Kinski even manages to pull off the happy ending, which I have to admit completely surprised me. Given my overly developed sense of self-deprecation, I tend to expect any story about obsession to end badly (thus presenting me with yet another lesson which I intellectually understand but refuse to take to heart). And in a sense, the grand scheme at the heart of Fitzcarraldo does fail: they get the steamship over the ridge and into the Ucayali, they have a great big party, and while Fitzgerald is passed out that night the chief of the natives who provided all the physical labor machetes the mooring lines. All along Fitzgerald wondered why the natives were helping, beyond their fascination with the “white ship”, and it turns out the answer is they wanted to make a sacrificial offering to the angry river gods by sending the white ship into the rapids. The steamer barely survives the unexpected early-morning tumble down the rapids, at which point Fitzgerald is back where he started with no rubber harvested and his government grant of land use about to expire, without enough time to do it all over again.

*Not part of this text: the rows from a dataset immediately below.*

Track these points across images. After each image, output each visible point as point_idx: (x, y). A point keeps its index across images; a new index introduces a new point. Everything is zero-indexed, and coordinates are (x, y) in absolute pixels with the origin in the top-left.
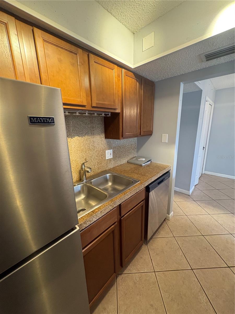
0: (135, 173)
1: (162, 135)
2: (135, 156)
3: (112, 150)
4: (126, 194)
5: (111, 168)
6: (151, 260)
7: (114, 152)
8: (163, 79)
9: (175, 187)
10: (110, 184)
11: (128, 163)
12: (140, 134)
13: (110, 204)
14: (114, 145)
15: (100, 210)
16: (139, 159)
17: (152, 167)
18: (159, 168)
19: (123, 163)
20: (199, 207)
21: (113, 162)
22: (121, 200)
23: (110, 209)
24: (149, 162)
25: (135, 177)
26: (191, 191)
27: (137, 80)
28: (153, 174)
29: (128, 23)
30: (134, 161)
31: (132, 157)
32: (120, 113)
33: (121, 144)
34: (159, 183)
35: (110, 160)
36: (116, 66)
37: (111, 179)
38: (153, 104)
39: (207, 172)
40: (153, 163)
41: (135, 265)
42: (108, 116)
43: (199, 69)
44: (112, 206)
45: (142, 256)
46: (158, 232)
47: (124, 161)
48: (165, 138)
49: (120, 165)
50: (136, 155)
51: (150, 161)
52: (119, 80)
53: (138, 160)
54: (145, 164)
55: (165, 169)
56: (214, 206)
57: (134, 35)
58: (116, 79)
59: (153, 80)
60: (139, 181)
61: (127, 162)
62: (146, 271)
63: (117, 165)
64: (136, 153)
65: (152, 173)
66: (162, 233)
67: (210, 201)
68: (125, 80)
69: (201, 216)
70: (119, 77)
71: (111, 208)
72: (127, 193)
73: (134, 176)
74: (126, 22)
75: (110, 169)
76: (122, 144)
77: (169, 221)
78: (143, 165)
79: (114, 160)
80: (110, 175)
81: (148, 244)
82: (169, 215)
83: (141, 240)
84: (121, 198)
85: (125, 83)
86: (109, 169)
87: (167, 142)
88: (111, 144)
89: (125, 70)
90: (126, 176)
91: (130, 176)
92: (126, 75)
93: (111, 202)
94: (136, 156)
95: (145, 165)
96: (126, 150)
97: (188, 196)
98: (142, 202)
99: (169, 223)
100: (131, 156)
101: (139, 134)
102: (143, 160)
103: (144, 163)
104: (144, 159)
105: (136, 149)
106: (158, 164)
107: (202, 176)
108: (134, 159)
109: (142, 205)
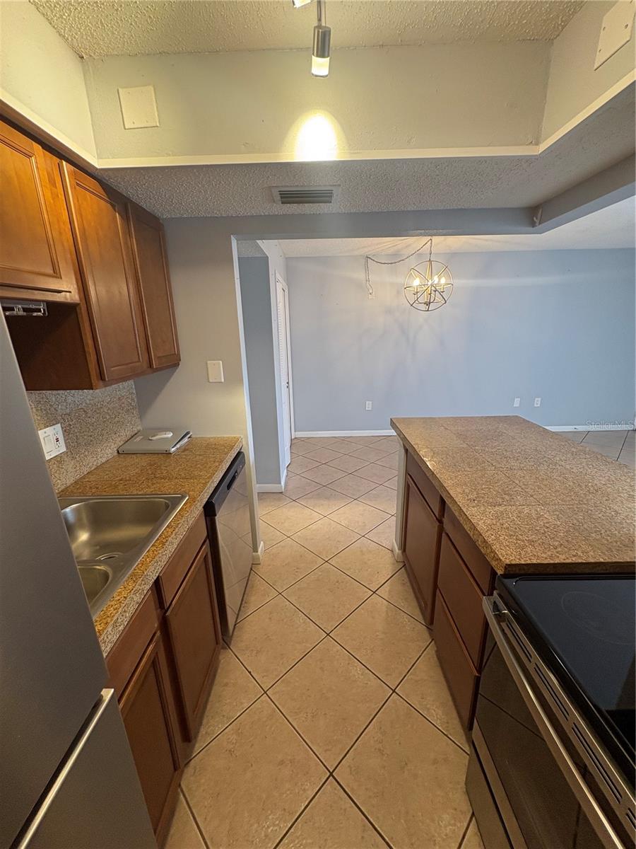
0: (162, 479)
1: (207, 363)
2: (135, 430)
3: (59, 425)
4: (168, 542)
5: (69, 483)
6: (250, 672)
7: (66, 432)
8: (185, 216)
9: (257, 483)
10: (84, 536)
11: (122, 456)
12: (151, 365)
13: (135, 589)
14: (61, 409)
15: (109, 619)
16: (154, 436)
17: (198, 451)
18: (214, 448)
19: (104, 460)
20: (307, 511)
21: (70, 465)
22: (159, 563)
23: (137, 603)
24: (186, 440)
25: (168, 488)
26: (283, 483)
27: (113, 206)
28: (210, 467)
29: (61, 16)
30: (138, 444)
31: (129, 434)
32: (78, 304)
33: (88, 402)
34: (229, 486)
35: (58, 459)
36: (37, 148)
37: (85, 520)
38: (167, 279)
39: (300, 434)
40: (196, 438)
41: (217, 712)
42: (35, 314)
43: (267, 214)
44: (140, 591)
45: (225, 681)
46: (246, 603)
47: (106, 452)
48: (217, 370)
49: (97, 468)
50: (139, 428)
51: (189, 436)
52: (55, 196)
53: (153, 438)
54: (178, 446)
55: (232, 447)
56: (328, 498)
57: (83, 62)
58: (48, 194)
59: (158, 214)
60: (185, 497)
61: (116, 453)
62: (246, 705)
63: (86, 470)
64: (139, 423)
65: (208, 466)
66: (254, 600)
67: (319, 491)
68: (78, 201)
69: (314, 527)
70: (54, 185)
71: (138, 598)
72: (170, 539)
73: (162, 489)
74: (52, 12)
75: (66, 488)
76: (90, 400)
77: (260, 566)
78: (173, 449)
79: (73, 458)
80: (77, 508)
81: (230, 642)
82: (257, 552)
83: (217, 643)
84: (156, 558)
85: (80, 210)
86: (62, 491)
87: (223, 380)
88: (51, 405)
89: (72, 168)
90: (137, 495)
91: (149, 491)
92: (78, 184)
93: (134, 581)
94: (139, 431)
95: (177, 449)
96: (108, 417)
97: (281, 495)
98: (204, 547)
99: (262, 570)
100: (125, 433)
101: (145, 365)
102: (167, 438)
103: (175, 445)
104: (171, 435)
105: (137, 410)
106: (209, 438)
107: (293, 442)
108: (138, 439)
109: (204, 556)
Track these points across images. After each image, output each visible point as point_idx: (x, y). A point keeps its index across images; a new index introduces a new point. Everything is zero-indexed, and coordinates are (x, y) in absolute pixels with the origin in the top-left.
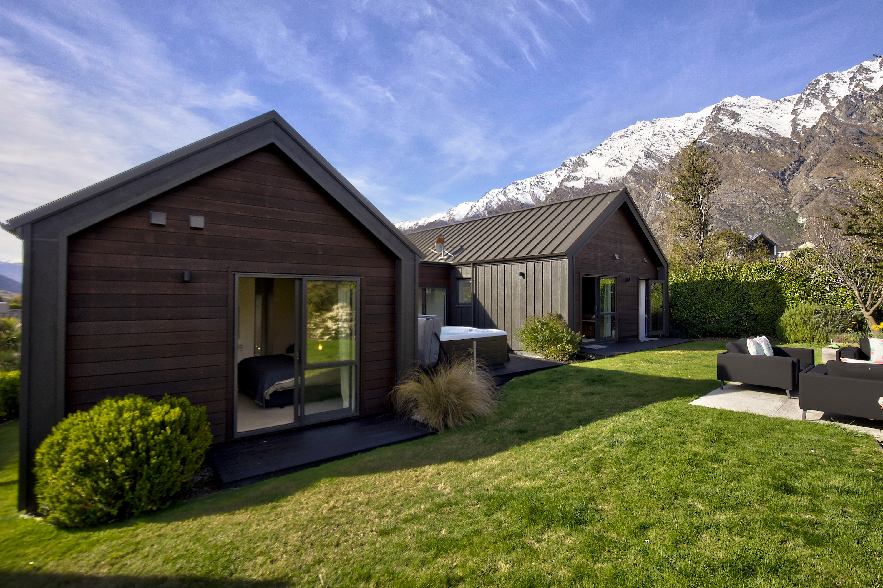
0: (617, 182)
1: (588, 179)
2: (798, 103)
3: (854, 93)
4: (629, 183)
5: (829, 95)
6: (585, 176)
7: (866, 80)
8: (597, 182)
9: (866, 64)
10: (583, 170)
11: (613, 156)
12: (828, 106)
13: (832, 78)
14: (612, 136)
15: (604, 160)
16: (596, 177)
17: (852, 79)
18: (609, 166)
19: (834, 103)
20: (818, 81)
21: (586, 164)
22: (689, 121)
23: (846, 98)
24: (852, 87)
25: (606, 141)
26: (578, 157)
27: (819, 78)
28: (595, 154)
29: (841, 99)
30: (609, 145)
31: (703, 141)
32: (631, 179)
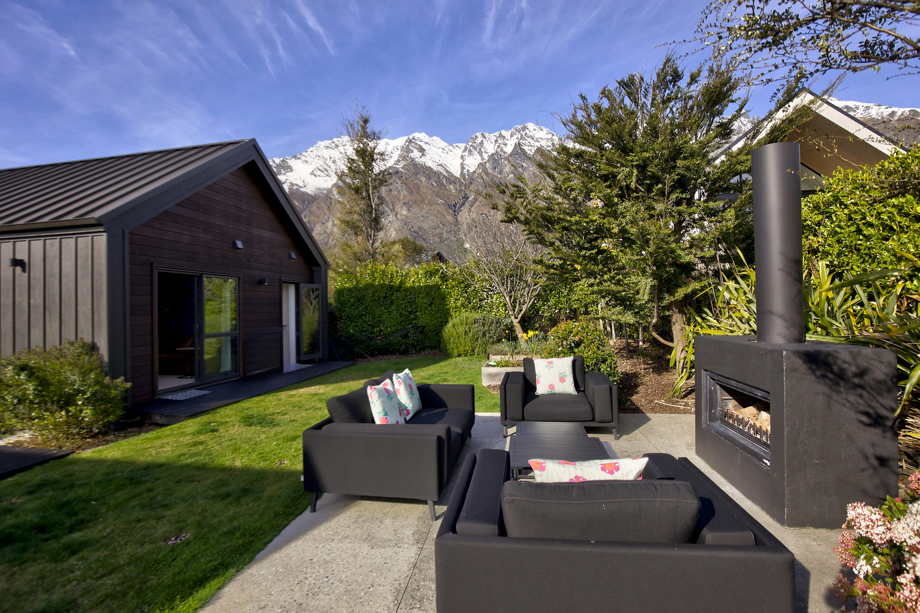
0: (323, 193)
1: (292, 184)
2: (464, 151)
3: (497, 152)
4: (333, 195)
5: (483, 150)
6: (289, 181)
7: (504, 144)
8: (302, 190)
9: (504, 132)
10: (288, 174)
11: (318, 165)
12: (482, 159)
13: (485, 137)
14: (318, 145)
15: (310, 168)
16: (301, 184)
17: (496, 141)
18: (315, 175)
19: (486, 157)
20: (477, 137)
21: (289, 168)
22: (387, 147)
23: (493, 154)
24: (496, 147)
25: (311, 149)
26: (282, 159)
27: (478, 134)
28: (300, 160)
29: (490, 154)
30: (315, 153)
31: (398, 167)
32: (335, 192)
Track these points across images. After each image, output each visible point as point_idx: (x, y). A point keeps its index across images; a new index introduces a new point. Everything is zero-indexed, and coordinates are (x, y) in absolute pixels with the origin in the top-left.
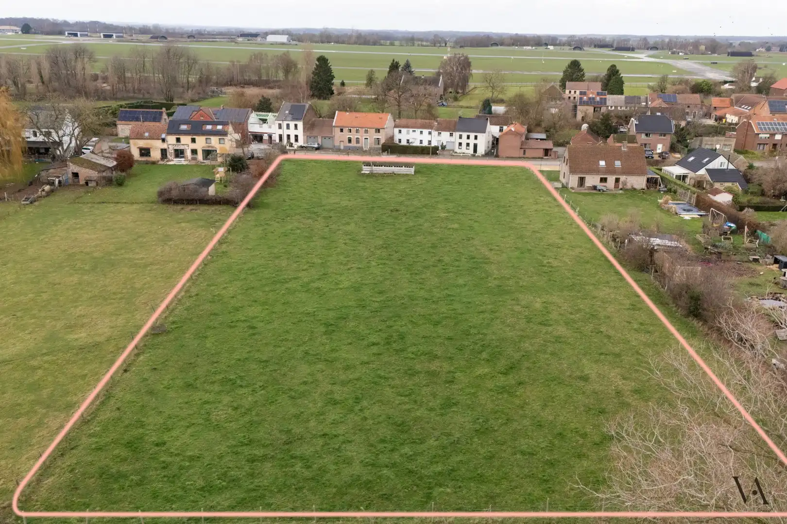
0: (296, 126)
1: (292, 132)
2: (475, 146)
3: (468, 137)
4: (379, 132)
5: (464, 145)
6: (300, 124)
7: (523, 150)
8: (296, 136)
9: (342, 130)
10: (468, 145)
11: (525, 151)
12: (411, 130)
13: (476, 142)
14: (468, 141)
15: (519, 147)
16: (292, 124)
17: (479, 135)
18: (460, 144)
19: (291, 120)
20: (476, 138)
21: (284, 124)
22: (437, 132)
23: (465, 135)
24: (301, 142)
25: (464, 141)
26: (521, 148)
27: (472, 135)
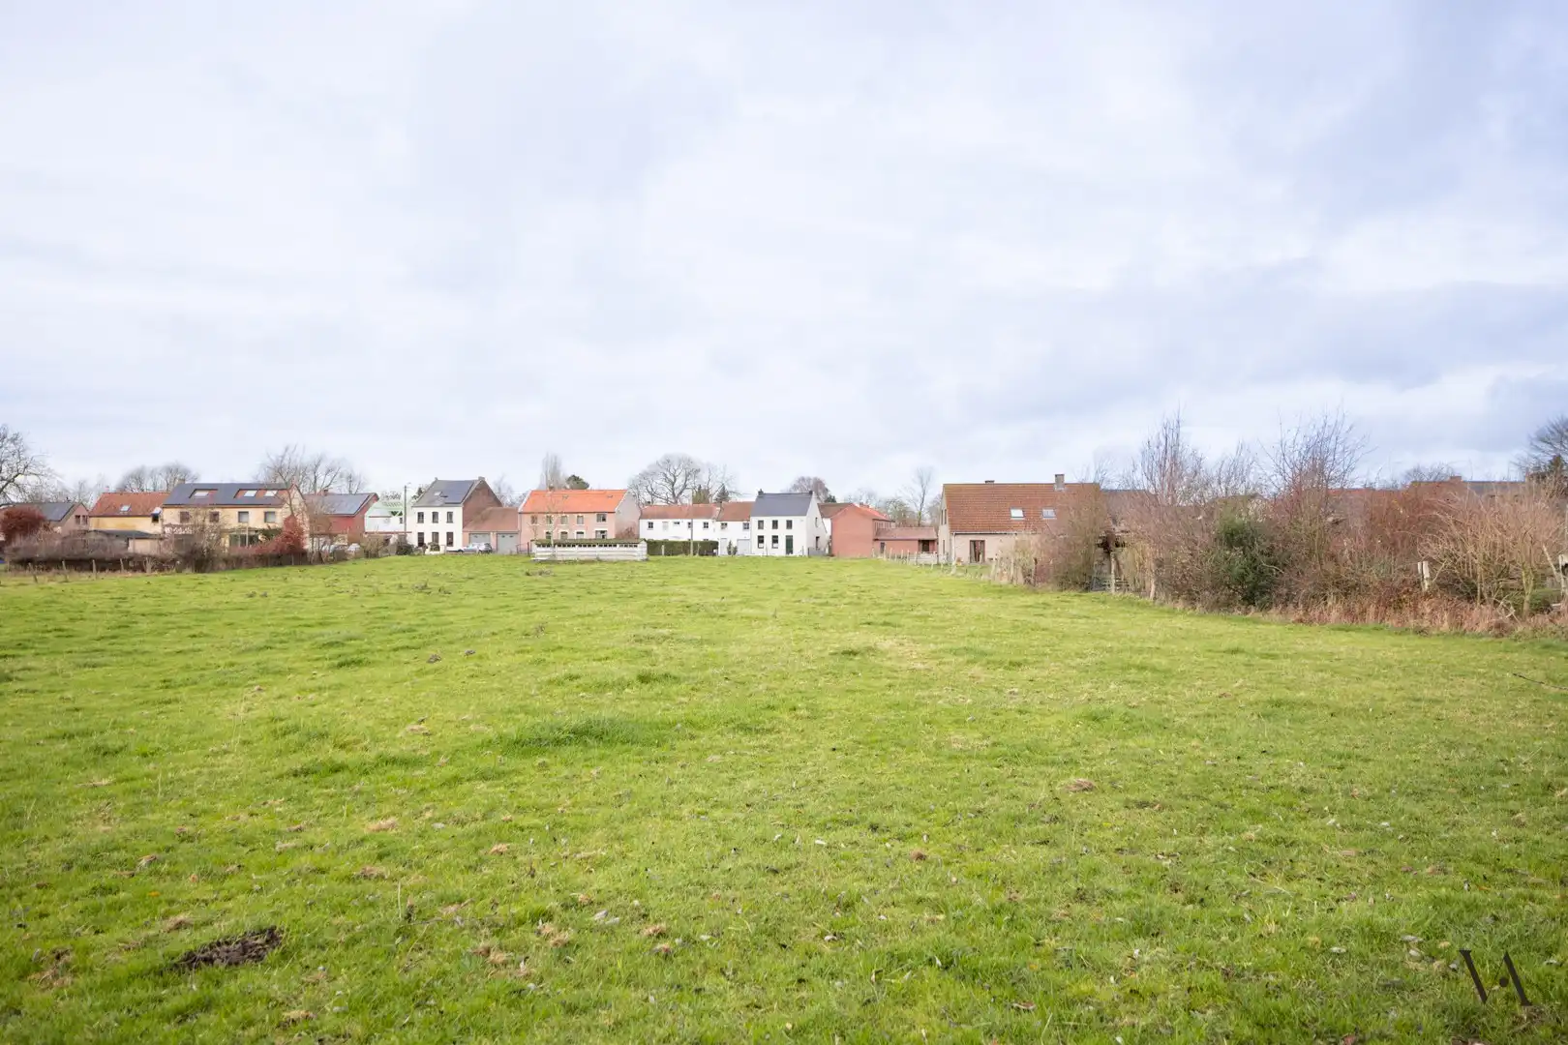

So all he can do is sell the damaged steamer to make back a fraction of the money. But instead of despairing, he takes that last bit of cash and uses it to buy three things and rent one other. He also makes the sale of the steamer contingent on being able to use it for one final trip. The movie ends with Fitzgerald riding the steamer back to Iquitos, with the full cast of a production of Bellini’s The Puritans, performing in costume on the topdeck (the performers’ time being what he rented). Fitzgerald is wearing the filthy suit he dressed in every day of his doomed expedition, with a new black tailcoat (purchase number one) on top of it. He smokes a fine cigar (purchase number two) and stands beside a red velvet upholstered chair (purchase number three, and undisputably my favorite as he bought it to fulfill a promise he made to a fellow opera lover that he’d get a seat in the box on the opera house’s opening night; said fellow enthusiast is a wild pig). And all of Iquitos comes out to cheer wildly at his return, and credits. It really, really shouldn’t work because it’s so goofily cheesey, but again, all due credit to Kinski for selling the soulful satisfaction that Fitzgerald must feel in managing, after a fashion, to bring opera to Iquitos, all conveyed without a word in the way that he smiles and holds his head high and sucks contentedly on his cigar.
Obsessions can lead you to greatness, or they can lead you to ruin … OR they can lead you down interesting less-traveled paths and help you figure out non-standard ways of getting what you want. It’s the difference between focusing on where you’d like to be and fixating on how you end up getting there.